From: hu-po

AI algorithms and their associated computational challenges are central to the development of advanced models like DeepSeek-Math. The choices made in algorithm design, data utilization, and hardware infrastructure significantly impact model performance, training efficiency, and overall cost.

DeepSeek-Math and GRPO

DeepSeek-Math utilizes a specific variant of reinforcement learning called Group-wise Reward Policy Optimization (GRPO) [00:06:10]. This algorithm, along with data and engineering effort, is considered key to the model’s performance [00:18:42].

PPO vs. GRPO: Algorithmic Differences

  • PPO (Proximal Policy Optimization): PPO is a foundational reinforcement learning algorithm [00:06:18].

    • It typically samples a single observation (o) [00:07:49].
    • PPO often relies on a learned value function (V(s)) model, which is typically a neural network of comparable size to the policy model [00:19:38]. This introduces substantial memory and computational burden [00:19:53] [00:20:29].
    • The ratio of the current policy to the old policy (Pi Theta / Pi Theta old) is “clipped” between 1 - Epsilon and 1 + Epsilon to prevent erratic behavior during updates [00:12:05].
    • A Beta Kullback–Leibler (KL) Divergence term helps prevent the policy from drifting too far from a reference policy (e.g., an SFT model) [00:12:21] [00:12:42].
  • GRPO (Group-wise Reward Policy Optimization): GRPO introduces several innovations to PPO:

    • Group Sampling: Instead of a single observation, GRPO samples a group of G observations from the old policy [00:07:53] [00:19:17].
    • Elimination of Value Function: A key innovation in GRPO is the removal of the separate value model [00:20:36]. It uses group reward scores to compute advantage, effectively acting as a Monte Carlo estimate of the learned value function [00:20:55]. This reduces memory and computational burden [01:08:14].

Reinforcement Learning Paradigms: On-Policy vs. Off-Policy

Reinforcement learning involves an agent (policy/neural net) interacting with an environment, receiving rewards that provide gradient updates to refine the policy [00:08:25].

  • On-Policy RL: The gradient update is applied to the same policy that generated the observations [00:09:07].
  • Off-Policy RL: Observations are stored in a replay buffer, and policy updates can use examples from older policies [00:09:15]. This can lead to complications if the experience-collecting policy is too “distant” from the policy receiving the updates [00:09:58].

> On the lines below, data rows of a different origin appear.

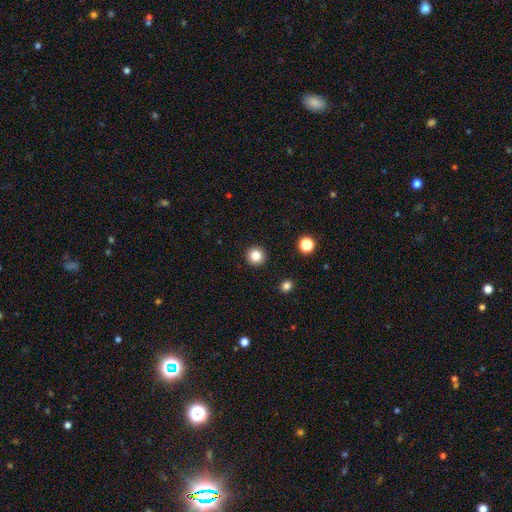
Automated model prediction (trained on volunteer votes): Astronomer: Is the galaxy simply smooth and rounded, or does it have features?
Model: smooth — 84%.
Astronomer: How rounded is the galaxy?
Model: round — 95%.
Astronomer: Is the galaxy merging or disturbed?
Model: none — 92%.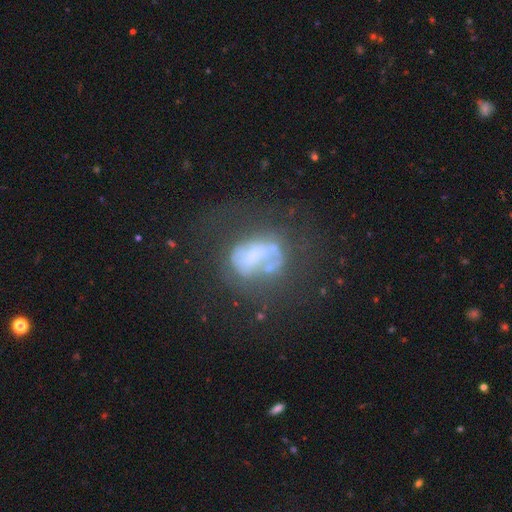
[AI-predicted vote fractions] Smooth or featured? Predicted: featured or disk (p=0.63). Edge-on disk? Predicted: no (p=0.96). Bar? Predicted: no (p=0.62). Spiral arms? Predicted: no (p=0.72). Bulge size? Predicted: none (p=0.40). Merging? Predicted: major disturbance (p=0.36).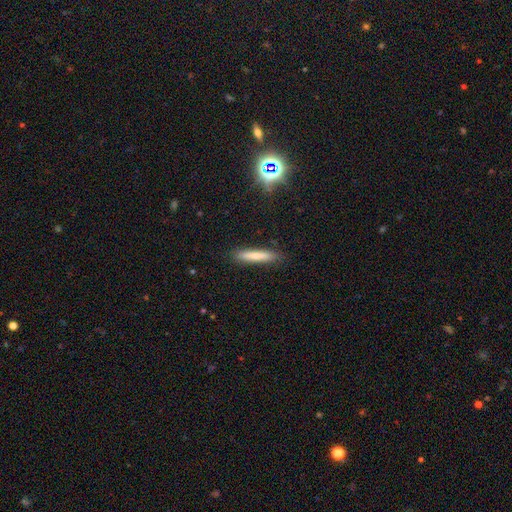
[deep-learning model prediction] Smooth or featured? Predicted: smooth (p=0.77). How rounded? Predicted: cigar-shaped (p=0.90). Merging? Predicted: none (p=0.88).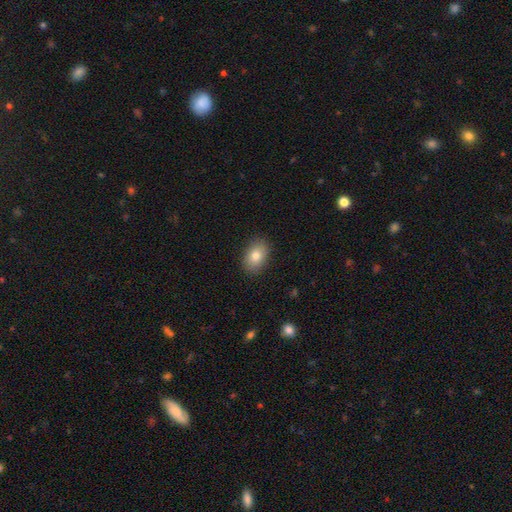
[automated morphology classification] Smooth or featured? Predicted: smooth (p=0.82). How rounded? Predicted: in between (p=0.85). Merging? Predicted: none (p=0.88).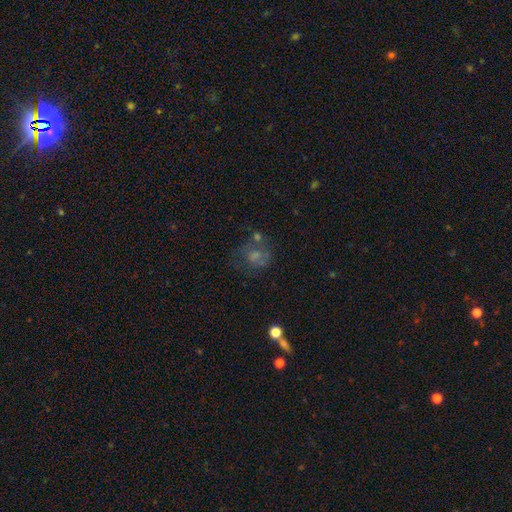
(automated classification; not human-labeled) Smooth or featured: smooth — 52% (featured or disk — 31%)
How rounded: round — 70% (in between — 29%)
Merging: none — 43% (major disturbance — 22%)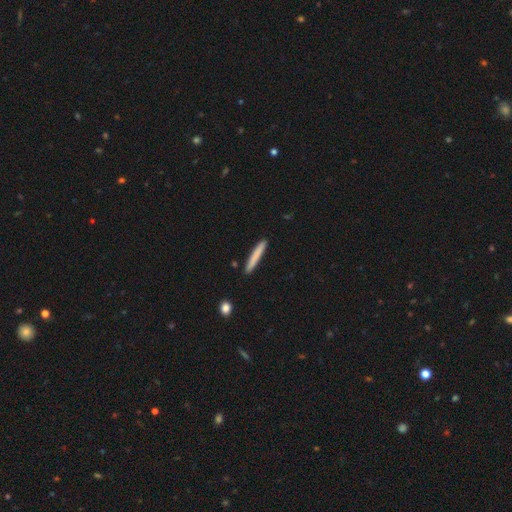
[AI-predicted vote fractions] Morphology: type=smooth (78%); roundness=cigar-shaped (96%); merging=none (90%).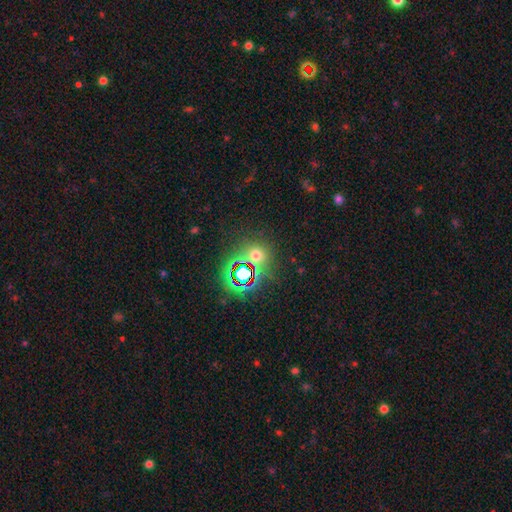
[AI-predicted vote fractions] smooth_or_featured: smooth (p=0.50) [alt: star or artifact p=0.41]
how_rounded: round (p=0.86) [alt: in between p=0.13]
merging: none (p=0.73) [alt: merger p=0.11]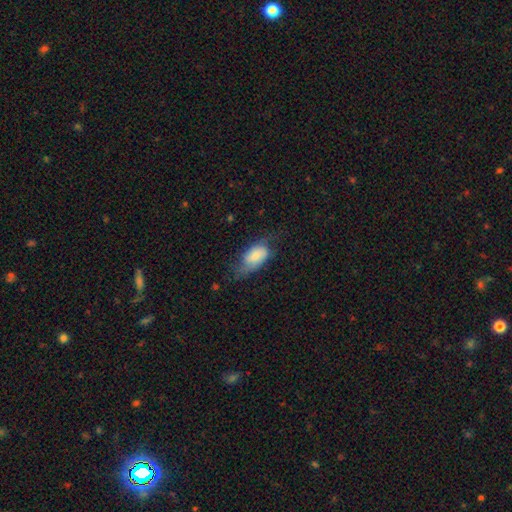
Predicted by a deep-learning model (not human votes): smooth_or_featured: smooth (p=0.63) [alt: featured or disk p=0.29]
how_rounded: in between (p=0.92) [alt: round p=0.04]
merging: none (p=0.43) [alt: minor disturbance p=0.33]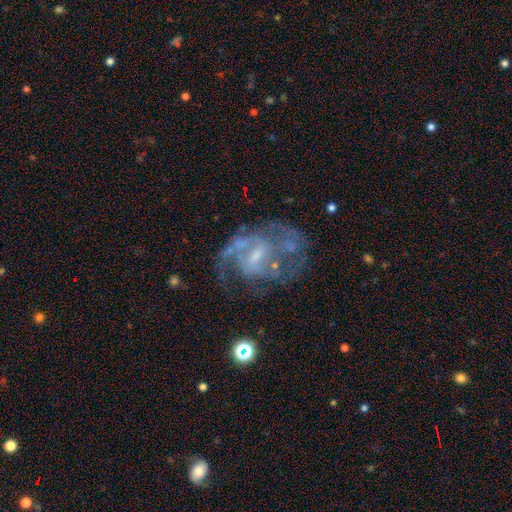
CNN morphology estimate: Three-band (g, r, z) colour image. It shows a featured or disk galaxy (81%) with a weak bar (52%), 2 (44%) medium (47%) spiral arms (83%) and a small central bulge (54%). Merging: none (50%).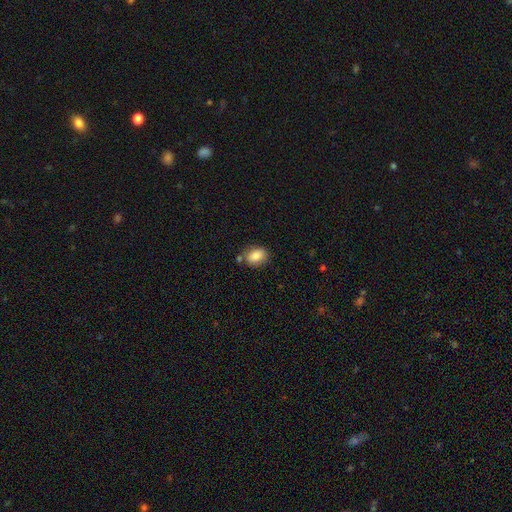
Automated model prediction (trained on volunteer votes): Overall: smooth (85%). How rounded: in between (73%). Merging: none (70%).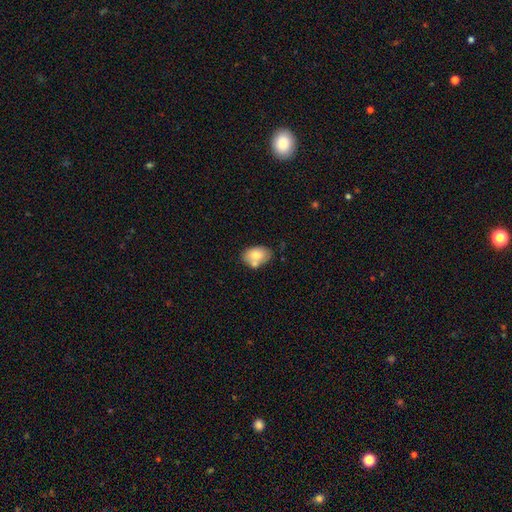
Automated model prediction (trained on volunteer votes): smooth-or-featured: smooth: 75% | featured or disk: 18% | star or artifact: 7%
  how-rounded: in between: 86% | round: 13% | cigar-shaped: 1%
  merging: none: 57% | merger: 20% | minor disturbance: 18% | major disturbance: 4%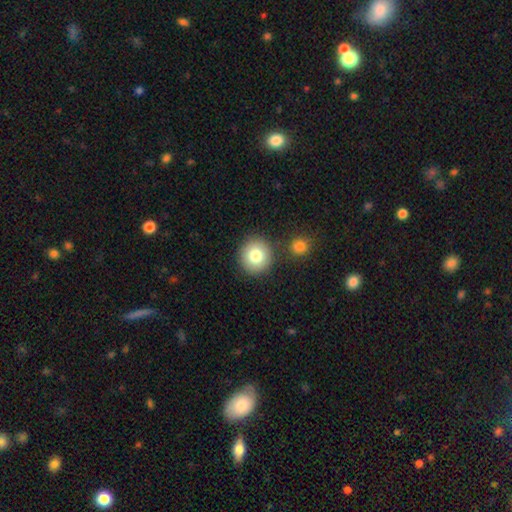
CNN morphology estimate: Q: Smooth or featured?
A: smooth (80%); runner-up: featured or disk (11%)
Q: How rounded?
A: round (92%); runner-up: in between (7%)
Q: Merging?
A: none (83%); runner-up: merger (8%)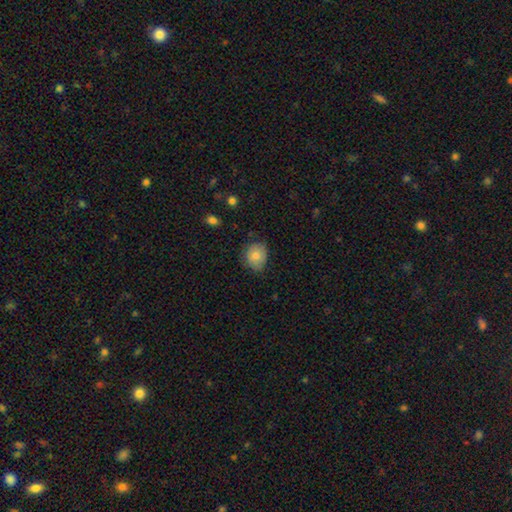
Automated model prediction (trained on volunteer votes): This appears to be a smooth galaxy with no disk features (80%) that is round (71%). Merging: none (73%).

Computational Challenges and Optimizations

Training large AI models faces significant computational challenges, particularly concerning hardware availability and cost.

Hardware Constraints

  • GPU Poverty: Running large-scale experiments, such as a single GRPO run on the full 70,000-example Num-Math-TI dataset using 8 H100 GPUs, would cost approximately 16 [00:34:10] [00:34:17].
  • GPU Interconnect: While H800 and H100 GPUs have similar computational performance (Teraflops), the H100 has higher interconnect bandwidth, which affects how quickly GPUs can communicate [00:59:30].
  • CUDA Compatibility Issues: Issues with NVIDIA drivers and CUDA versions can lead to significant debugging time, which is perceived as unproductive work [00:46:36] [00:47:06]. Changing GPUs can exacerbate these dependency and config hell issues [01:37:25].

Efficiency Optimizations

DeepSeek’s 40x cost reduction is attributed to an accumulation of many small tricks rather than a single innovation [01:08:41] [01:27:40].

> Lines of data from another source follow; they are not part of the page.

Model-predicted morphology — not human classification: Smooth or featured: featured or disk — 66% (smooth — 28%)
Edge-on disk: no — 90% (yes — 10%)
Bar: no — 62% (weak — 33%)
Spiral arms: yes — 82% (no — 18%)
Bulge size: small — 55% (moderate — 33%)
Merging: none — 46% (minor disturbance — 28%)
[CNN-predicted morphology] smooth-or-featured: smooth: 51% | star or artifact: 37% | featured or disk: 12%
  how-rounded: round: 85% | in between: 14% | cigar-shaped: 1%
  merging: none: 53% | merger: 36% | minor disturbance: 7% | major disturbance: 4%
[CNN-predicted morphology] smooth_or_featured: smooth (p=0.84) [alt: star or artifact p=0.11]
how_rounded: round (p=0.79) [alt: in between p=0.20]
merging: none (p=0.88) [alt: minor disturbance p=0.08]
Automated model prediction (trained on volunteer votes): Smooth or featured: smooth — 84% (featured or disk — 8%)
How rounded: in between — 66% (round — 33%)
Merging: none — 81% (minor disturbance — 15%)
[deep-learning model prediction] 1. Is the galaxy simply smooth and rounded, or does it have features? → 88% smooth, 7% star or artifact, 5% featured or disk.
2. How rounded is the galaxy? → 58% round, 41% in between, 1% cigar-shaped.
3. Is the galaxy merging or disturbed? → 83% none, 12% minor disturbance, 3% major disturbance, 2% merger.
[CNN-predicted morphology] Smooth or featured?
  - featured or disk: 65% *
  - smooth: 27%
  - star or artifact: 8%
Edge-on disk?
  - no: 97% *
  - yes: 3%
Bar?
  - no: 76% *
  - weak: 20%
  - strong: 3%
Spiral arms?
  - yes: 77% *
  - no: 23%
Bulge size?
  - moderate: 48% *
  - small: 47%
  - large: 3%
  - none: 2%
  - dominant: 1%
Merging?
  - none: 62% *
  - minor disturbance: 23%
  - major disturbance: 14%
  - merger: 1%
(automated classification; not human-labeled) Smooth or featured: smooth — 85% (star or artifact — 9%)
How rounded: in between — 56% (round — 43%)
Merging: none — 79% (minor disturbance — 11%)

  • Quantization: Using lower precision data types like FP8 (f8 E4 M3) enables faster computation (e.g., 4,000 Teraflops vs. 67 Teraflops for FP32) [01:22:56] [01:23:06]. This is a “hardcore hack” from DeepSeek [00:32:07].
  • Low-Level GPU Code: DeepSeek engineers reportedly wrote better GPU code than NVIDIA’s engineers by dropping down to PTX (NVIDIA’s Assembly Language) [00:52:06] [01:00:44]. This allowed them to effectively turn H800s into H100s by increasing interconnect speed [01:01:07].
  • Dedicated Inference GPUs: Hugging Face’s Open R1 implementation of GRPO uses one GPU for dedicated inference (faster generation) and the remaining GPUs for training [00:44:13] [00:44:21].
  • Increasing Prompt/Completion Lengths: An increase in prompt and completion lengths in an active project often indicates progress, as longer reasoning chains can lead to more accurate answers [00:45:00] [00:45:12].
  • Hyperparameter Tuning on Smaller Models: To save costs, hyperparameters are often tuned on smaller models, and the findings are then “zero-shot transferred” to full-size models [00:37:54].

Implications for AI Development

Data vs. Algorithms

The speaker suggests that the specific algorithm is not as crucial as the quality of the data and the engineering effort involved in training [00:18:40] [02:29:40]. Conflicting results between papers on optimal approaches (e.g., process vs. outcome supervision, or the need for a value model) suggest that no single algorithm is universally superior [00:24:52] [00:25:29].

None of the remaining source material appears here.